Она робко тыкалась в свою память за объяснением случившегося. Память была темной, покрытой пятнами и наплывала на нее мутными, жирными волнами, как те, что в Северном море. Оттуда всплывали какие-то комья и медленно составлялись в картину то вздымающегося, то опускающегося аэропорта. Аэропорт отдавал чем-то противным и вызывал головную боль, а в центре его, пульсируя как мигрень, было воспоминание о кружащемся потоке света.

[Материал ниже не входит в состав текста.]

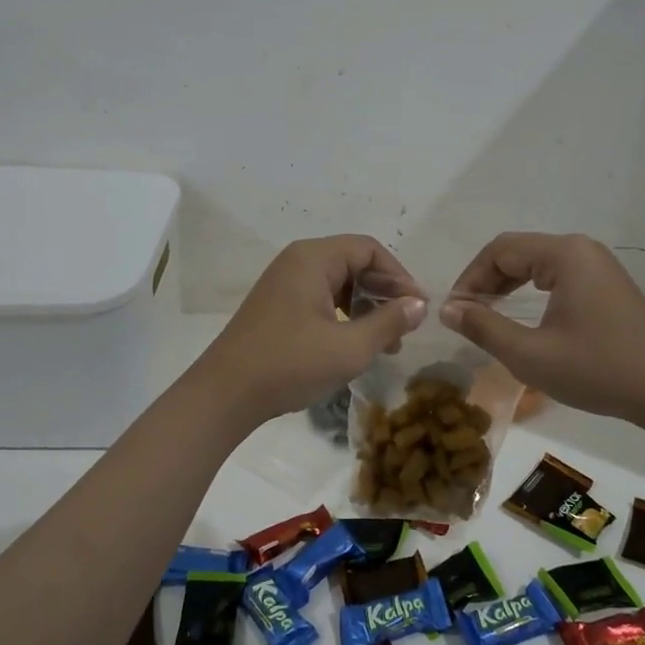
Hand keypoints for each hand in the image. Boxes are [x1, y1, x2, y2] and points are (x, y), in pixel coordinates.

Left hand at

Она вдруг все поняла: в зал регистрации аэропорта Хитроу попал метеорит. На фоне яркой вспышки выделялся силуэт мужчины в меховой шубе, который, видимо, принял на себя главный удар взрывной волны и немедленно превратился в облако атомов, которые были вольны разлететься куда им вздумается. Она содрогнулась от этой мысли. Он был свиреп и заносчив, но непонятно почему чем-то ей нравился. Было какое-то непонятное достоинство в его диком, сумасшедшем упорстве. Быть может, это его сумасшедшее упорство выглядело в ее глазах полным достоинства потому, что напомнило ей о том, как она сама упрямо пыталась заказать пиццу на дом в чуждом, враждебном, не-доставляющем-пиццу-на-дом мире, — внезапно пришло ей в голову. Достоинство — лишь одно из слов, которыми можно определить состояние протеста против маразматических условностей жизни, но существуют, наверное, и другие.
Неожиданно на нее нахлынула волна страха и одиночества, но вскоре схлынула, оставив после себя ощущение спокойствия, расслабленности и желания посетить туалет.